Ihre Aufgaben —
(A) Prüfen Sie, ob die Aussagen (i), (ii) und (iii) mit dem Text zu den Aktienkäufen übereinstimmen, und antworten Sie jeweils mit Ja oder Nein samt den entscheidenden Textworten als genauem Zitat. (i) Aktienkäufe verändern das Zinsniveau nicht. (ii) Hohe Aktienkurse gelten normalerweise als Zeichen einer schwachen Wirtschaft. (iii) Durch Zentralbankkäufe künstlich gestiegene Kurse stärken die Indikatorwirkung des Aktienmarktes.
(B) Geben Sie aus dem Text zu den Aktienkäufen die Passage wortgetreu aus, die mit „Wenn Zentralbanken Staats- und“ beginnt und bis einschließlich „des Aktienmarktes zerstört.“ reicht.

Textblock —

· · · · · · ·

Aktien kaufen?
Wenn Zentralbanken Staats- und Unternehmensanleihen kaufen, gibt es immerhin noch die Erklärungskrücke*, die Aufkäufe dienten dazu, das Zinsniveau niedrig zu halten.
(* Bei der EZB wird mit dieser Erklärkrücke kaschiert, dass die Aufkäufe der PIIGS-Dauerrettung dienen.)
Aber was sollen Aktienkäufe bringen? Sie sind geldpolitische sinnlos, weil sie das Zinsniveau nicht verändern. Oder ist die neue Erwartung derart primitiv, dass hohe Aktien die Wirtschaft stabil halten sollen? Normalerweise ist es tatsächlich so, dass hohe Aktien das Aushängeschild einer stabilen Wirtschaft sind. Aber wenn die Kurse durch ZB-Aufkäufe KÜNSTLICH nach oben gepusht werden, wird diese Positiv-Indikator-Wirkung des Aktienmarktes zerstört.

· · · · · · ·

Daten —
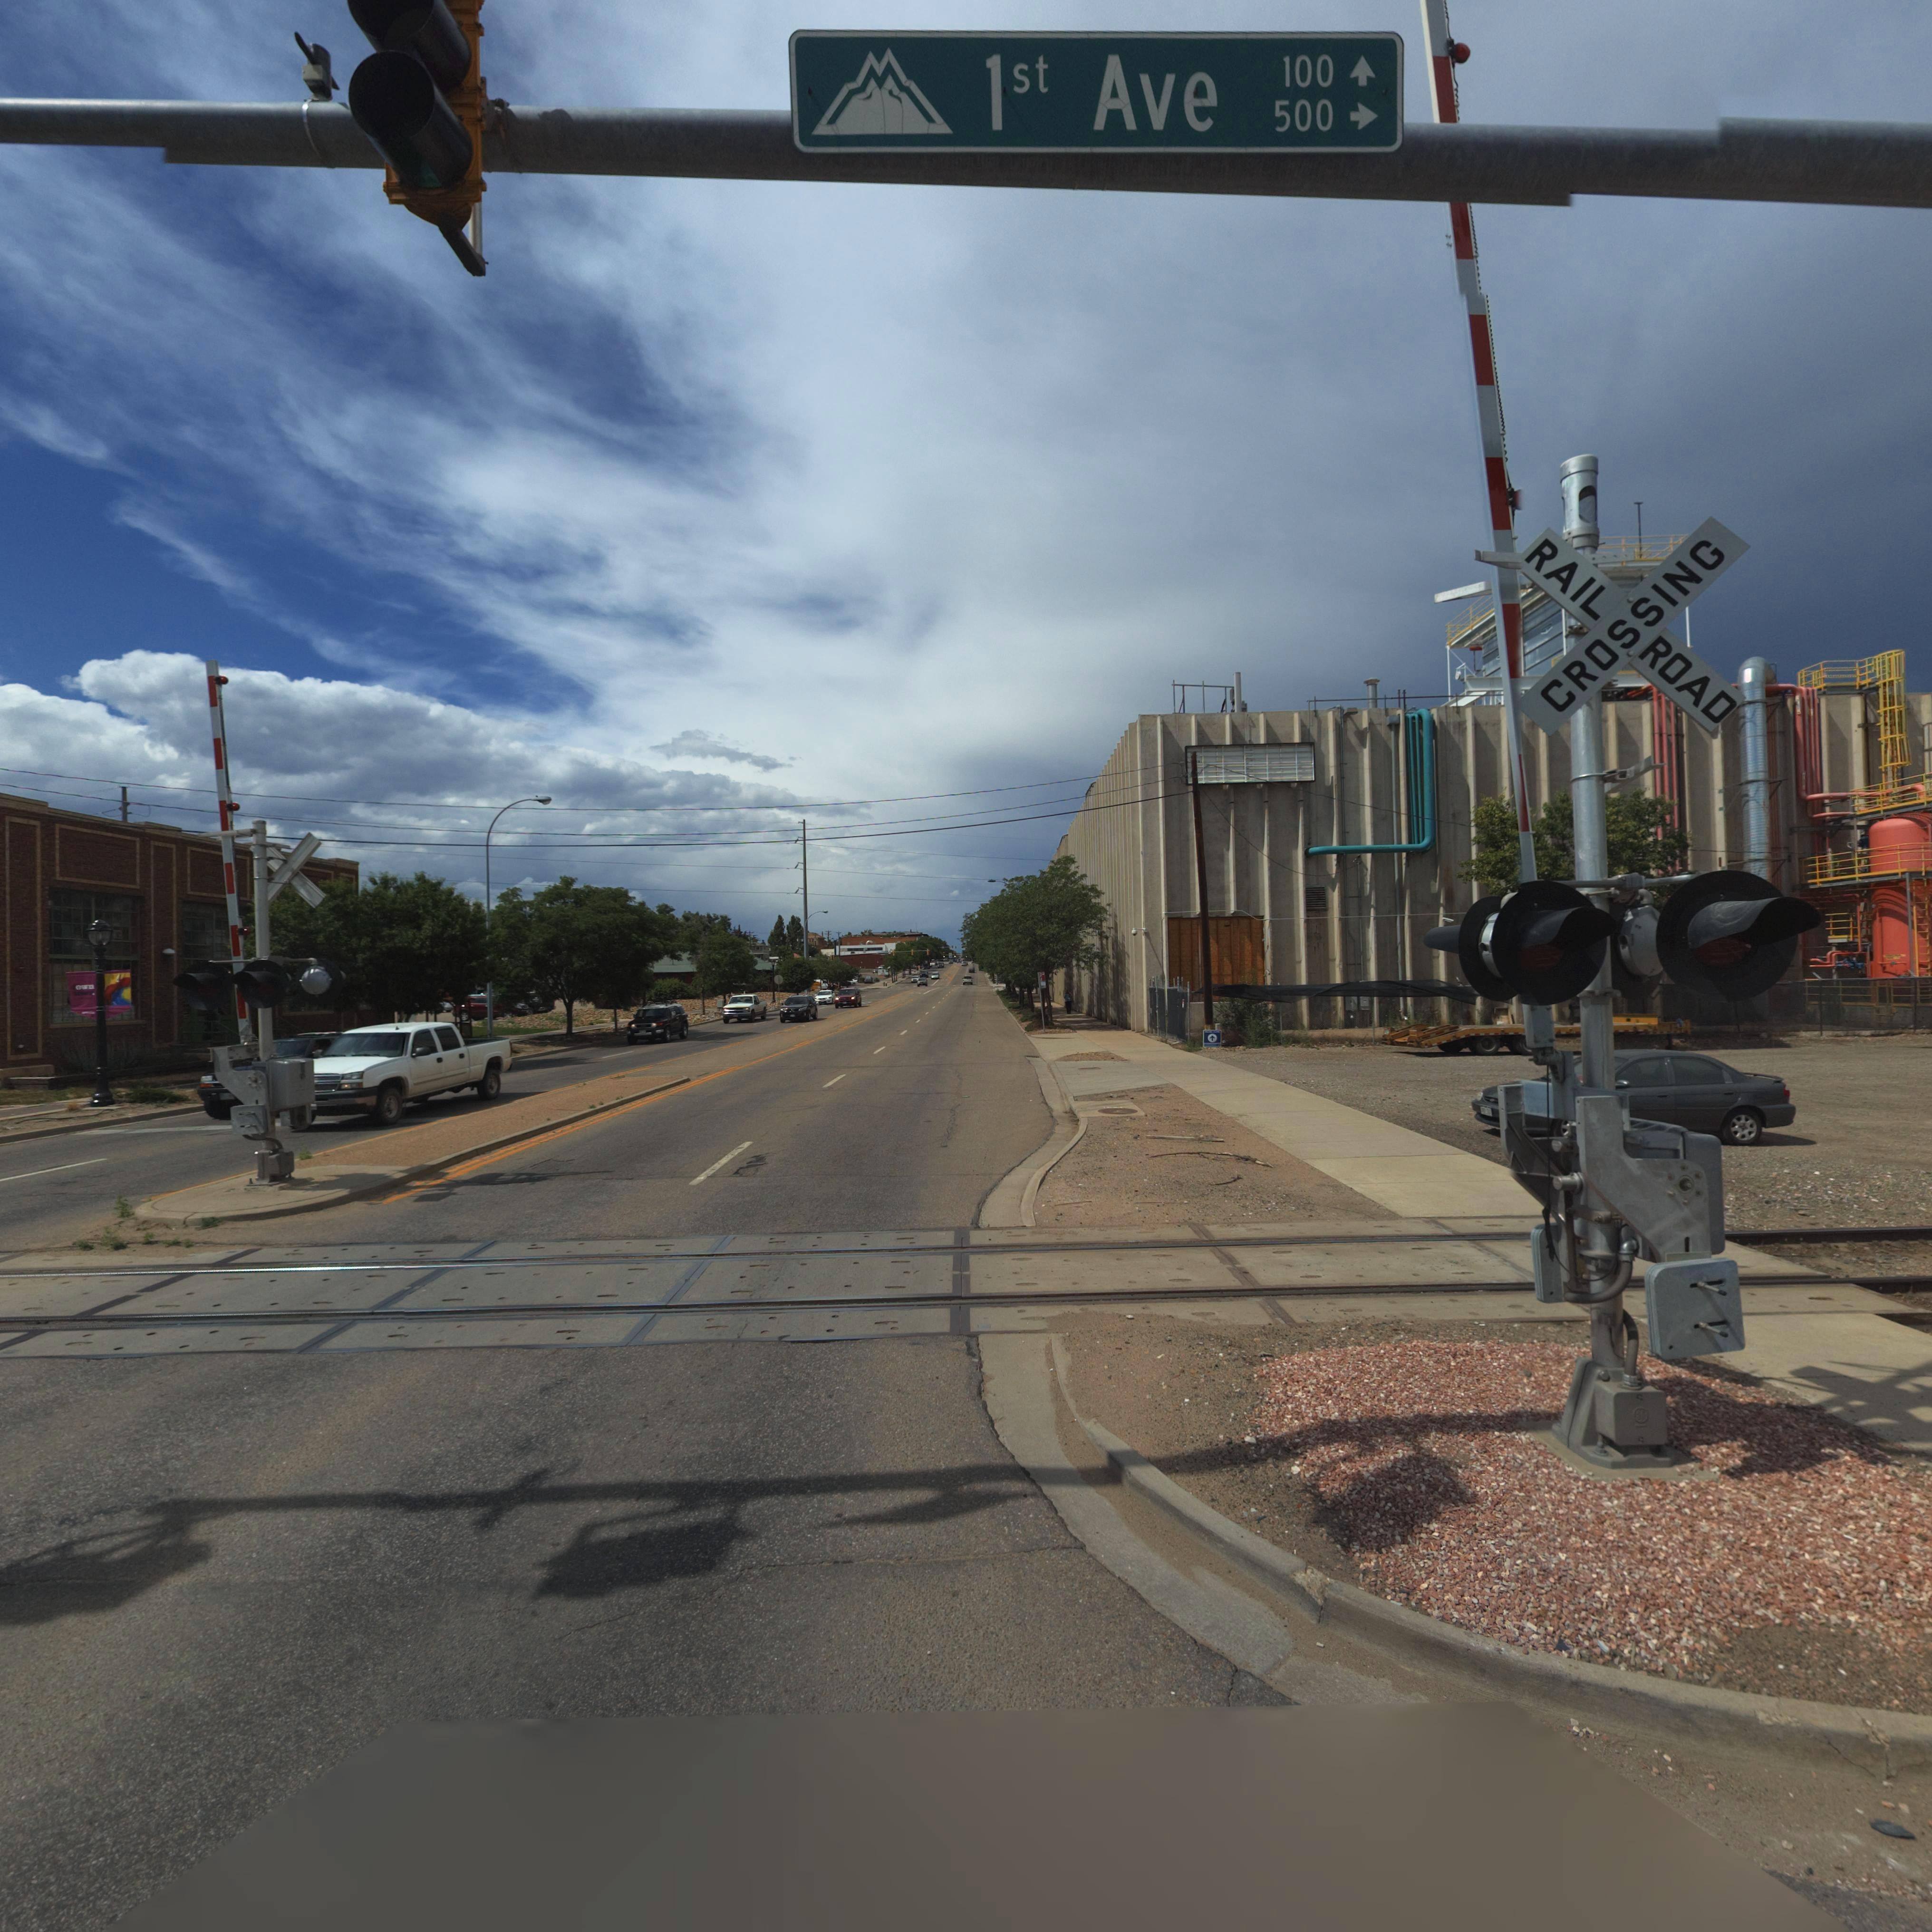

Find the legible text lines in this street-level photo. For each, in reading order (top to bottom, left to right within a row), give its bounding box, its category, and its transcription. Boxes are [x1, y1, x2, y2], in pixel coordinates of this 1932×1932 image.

[1282, 53, 1334, 88] StreetNumberRange: 100
[984, 52, 1219, 133] StreetName: 1st Ave
[1274, 97, 1381, 133] StreetNumberRange: 500->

· · · · · · ·

Lösungen —
(A)
(i) Ja: „weil sie das Zinsniveau nicht verändern“
(ii) Nein: „dass hohe Aktien das Aushängeschild einer stabilen Wirtschaft sind“
(iii) Nein: „wird diese Positiv-Indikator-Wirkung des Aktienmarktes zerstört“

(B)
Wenn Zentralbanken Staats- und Unternehmensanleihen kaufen, gibt es immerhin noch die Erklärungskrücke*, die Aufkäufe dienten dazu, das Zinsniveau niedrig zu halten.
(* Bei der EZB wird mit dieser Erklärkrücke kaschiert, dass die Aufkäufe der PIIGS-Dauerrettung dienen.)
Aber was sollen Aktienkäufe bringen? Sie sind geldpolitische sinnlos, weil sie das Zinsniveau nicht verändern. Oder ist die neue Erwartung derart primitiv, dass hohe Aktien die Wirtschaft stabil halten sollen? Normalerweise ist es tatsächlich so, dass hohe Aktien das Aushängeschild einer stabilen Wirtschaft sind. Aber wenn die Kurse durch ZB-Aufkäufe KÜNSTLICH nach oben gepusht werden, wird diese Positiv-Indikator-Wirkung des Aktienmarktes zerstört.